Пока путешествие по загробному миру, вопреки всем россказням и домыслам, напоминало обычную прогулку; Элли догадывалась, что это — обманчивая легкость, и вызвана она скорее мастерством ее спутника, нежели везением или удачей.
— Здесь нужно будет повернуть, — холодно процедил некромант, не оборачиваясь на девушку, — если боишься, то закрой глаза и дай мне руку.

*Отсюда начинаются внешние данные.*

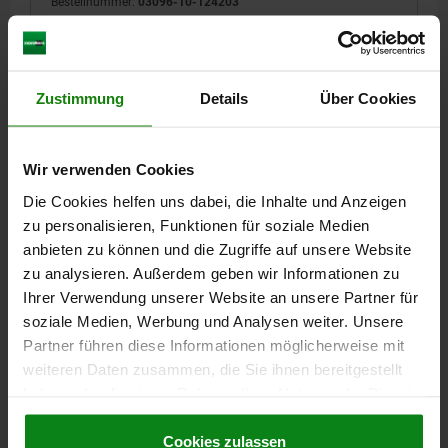
Bestellnummer:
03096-10-124203
30,71 CHF
DETAILS
zzgl. MwSt.
zzgl. Versandkosten
Zustimmung
Details
Über Cookies
03096-10 BE
Wir verwenden Cookies
Die Cookies helfen uns dabei, die Inhalte und Anzeigen
zu personalisieren, Funktionen für soziale Medien
anbieten zu können und die Zugriffe auf unsere Website
zu analysieren. Außerdem geben wir Informationen zu
Ihrer Verwendung unserer Website an unsere Partner für
BETÄTIGUNGSELEMENT MIT PILZKNOPF, GR.4,
soziale Medien, Werbung und Analysen weiter. Unsere
FORM:B O.RASTNUT, M.KONTERMUTTER, M20X1,5,
Partner führen diese Informationen möglicherweise mit
L=73, EDELSTAHL, KOMP:THERMOPLAST
weiteren Daten zusammen, die Sie ihnen bereitgestellt
SCHWARZGRAU RAL7021, DECKEL:GRAU RAL7035
GEWINDE=M20X1,5
LÄNGE=73
haben oder die sie im Rahmen Ihrer Nutzung der Dienste
FARBE DECKEL =LICHTGRAU RAL 7035
D INNENGEWINDE=M6
gesammelt haben.
Cookie Richtlinien
D2=33
L1=28
L2=12
L3=25
SW1=22
SW2=30
Impressum
|
Datenschutz
|
AGB
Cookies zulassen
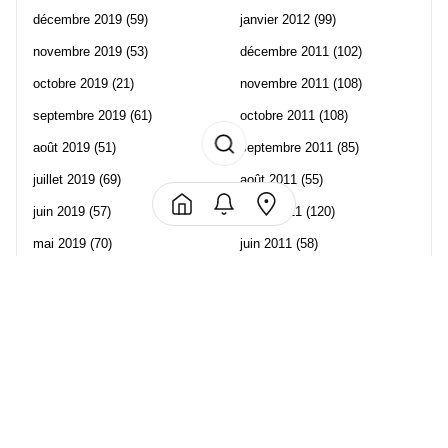
décembre 2019
(59)
janvier 2012
(99)
novembre 2019
(53)
décembre 2011
(102)
octobre 2019
(21)
novembre 2011
(108)
septembre 2019
(61)
octobre 2011
(108)
août 2019
(51)
septembre 2011
(85)
juillet 2019
(69)
août 2011
(55)
juin 2019
(57)
juillet 2011
(120)
mai 2019
(70)
juin 2011
(58)
avril 2019
(106)
mai 2011
(82)
mars 2019
(102)
avril 2011
(70)
février 2019
(95)
mars 2011
(71)
janvier 2019
(73)
février 2011
(65)
décembre 2018
(65)
janvier 2011
(82)
novembre 2018
(107)
décembre 2010
(68)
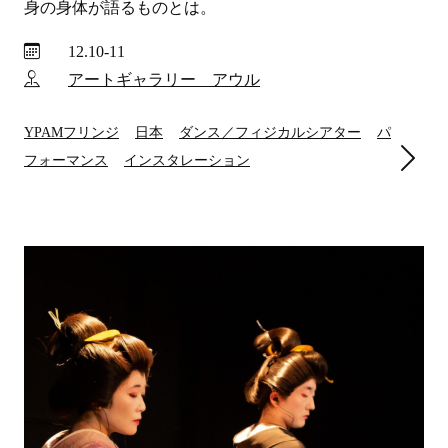
身の身体が語るものとは。
12.10-11
アートギャラリー アウル
YPAMフリンジ
日本
ダンス／フィジカルシアター
パ
フォーマンス
インスタレーション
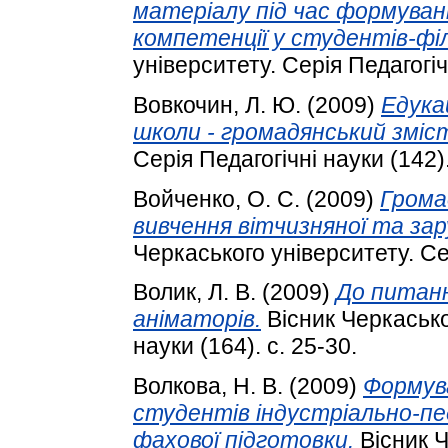
матеріалу під час формуван
компетенції у студентів-філ
університету. Серія Педагогічн
Вовкочин, Л. Ю.
(2009)
Едука
школи - громадянський зміс
Серія Педагогічні науки (142).
Войченко, О. С.
(2009)
Грома
вивчення вітчизняної та зару
Черкаського університету. Сер
Волик, Л. В.
(2009)
До питанн
аніматорів.
Вісник Черкасько
науки (164). с. 25-30.
Волкова, Н. В.
(2009)
Формув
студентів індустріально-пе
фахової підготовки.
Вісник Ч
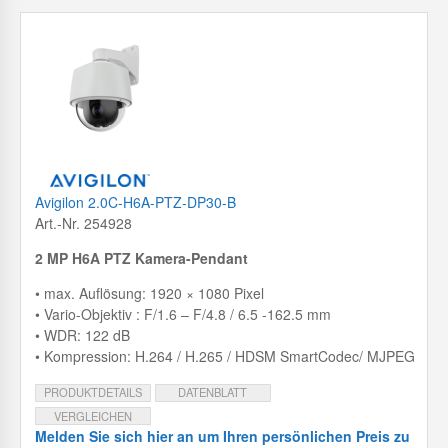
Avigilon 2.0C-H6A-PTZ-DP30-B
Art.-Nr. 254928
2 MP H6A PTZ Kamera-Pendant
• max. Auflösung: 1920 × 1080 Pixel
• Vario-Objektiv : F/1.6 – F/4.8 / 6.5 -162.5 mm
• WDR: 122 dB
• Kompression: H.264 / H.265 / HDSM SmartCodec/ MJPEG
PRODUKTDETAILS
DATENBLATT
VERGLEICHEN
Melden Sie sich hier an um Ihren persönlichen Preis zu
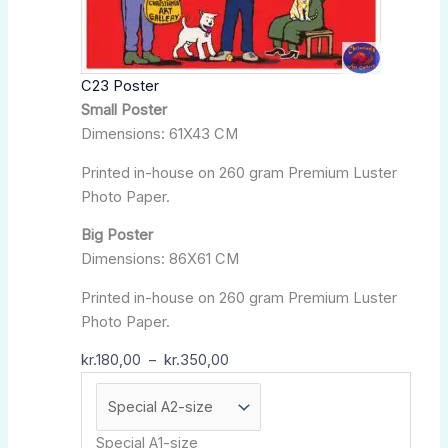
peuvent
être
choisies
C23 Poster
sur
Small Poster
la
Dimensions: 61X43 CM
page
du
Printed in-house on 260 gram Premium Luster
produit
Photo Paper.
Big Poster
Dimensions: 86X61 CM
Printed in-house on 260 gram Premium Luster
Photo Paper.
kr.
180,00
–
kr.
350,00
Special A1-size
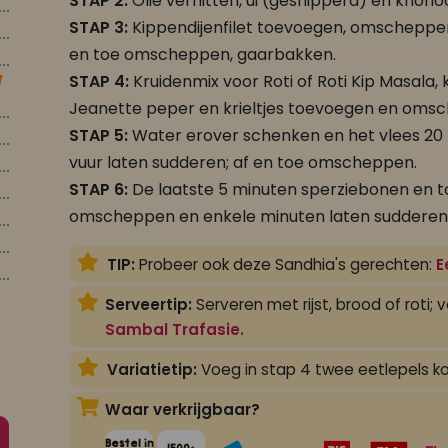
STAP 2:
Olie verhitten, ui (gesnipperd) en knoflo
STAP 3:
Kippendijenfilet toevoegen, omscheppen
en toe omscheppen, gaarbakken.
STAP 4:
Kruidenmix voor Roti of Roti Kip Masala
Jeanette peper en krieltjes toevoegen en oms
STAP 5:
Water erover schenken en het vlees 20
vuur laten sudderen; af en toe omscheppen.
STAP 6:
De laatste 5 minuten sperziebonen en t
omscheppen en enkele minuten laten sudderen
TIP:
Probeer ook deze Sandhia's gerechten:
E
Serveertip:
Serveren met rijst, brood of roti;
Sambal Trafasie.
Variatietip:
Voeg in stap 4 twee eetlepels k
Waar verkrijgbaar?
Bestel in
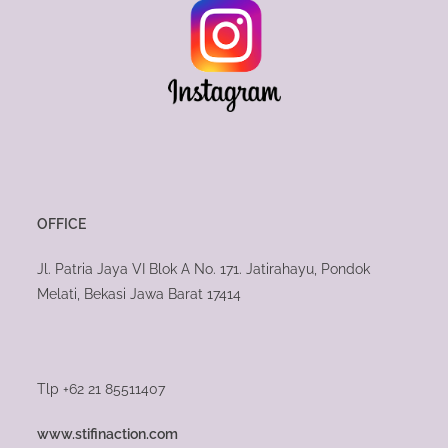
OFFICE
Jl. Patria Jaya VI Blok A No. 171. Jatirahayu, Pondok
Melati, Bekasi Jawa Barat 17414
Tlp +62 21 85511407
www.stifinaction.com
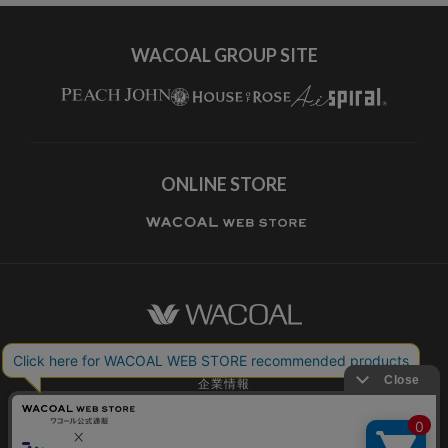
WACOAL GROUP SITE
ONLINE STORE
ワコールホーム
企業情報
ワコールメンバーズ利用規約
個人情報保護方針
お願いとご注意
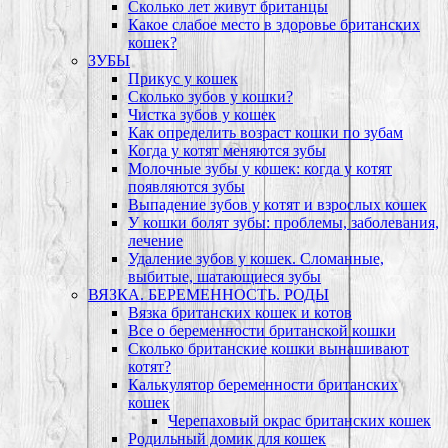
Сколько лет живут британцы
Какое слабое место в здоровье британских
кошек?
ЗУБЫ
Прикус у кошек
Сколько зубов у кошки?
Чистка зубов у кошек
Как определить возраст кошки по зубам
Когда у котят меняются зубы
Молочные зубы у кошек: когда у котят
появляются зубы
Выпадение зубов у котят и взрослых кошек
У кошки болят зубы: проблемы, заболевания,
лечение
Удаление зубов у кошек. Сломанные,
выбитые, шатающиеся зубы
ВЯЗКА. БЕРЕМЕННОСТЬ. РОДЫ
Вязка британских кошек и котов
Все о беременности британской кошки
Сколько британские кошки вынашивают
котят?
Калькулятор беременности британских
кошек
Черепаховый окрас британских кошек
Родильный домик для кошек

Они сошли с обочины рядом с большим камнем, на котором Элли смогла разглядеть царапины, которые складывались в какой-то неизвестный ей символ. Перед ними стояла плотная, непроницаемая завеса тьмы; настолько плотная, что девушка была уверена, что приложи она к ней руку — почувствует холод камня. Корвин спустился с дороги, не сбавляя шага, и уже наполовину скрылся во тьме, когда Элли смогла заставить себя двинуться вперед. Каждый шаг заставлял ее сердце биться сильнее, почти панически; девушка была на грани того, чтобы остановиться посреди дороги и остаться одной. Но Корвин цепко схватил ее за руку и рывком притянул к себе; с легким вскриком она, крепко зажмурившись, головой вперед пролетела через плотную тень и упала на колени.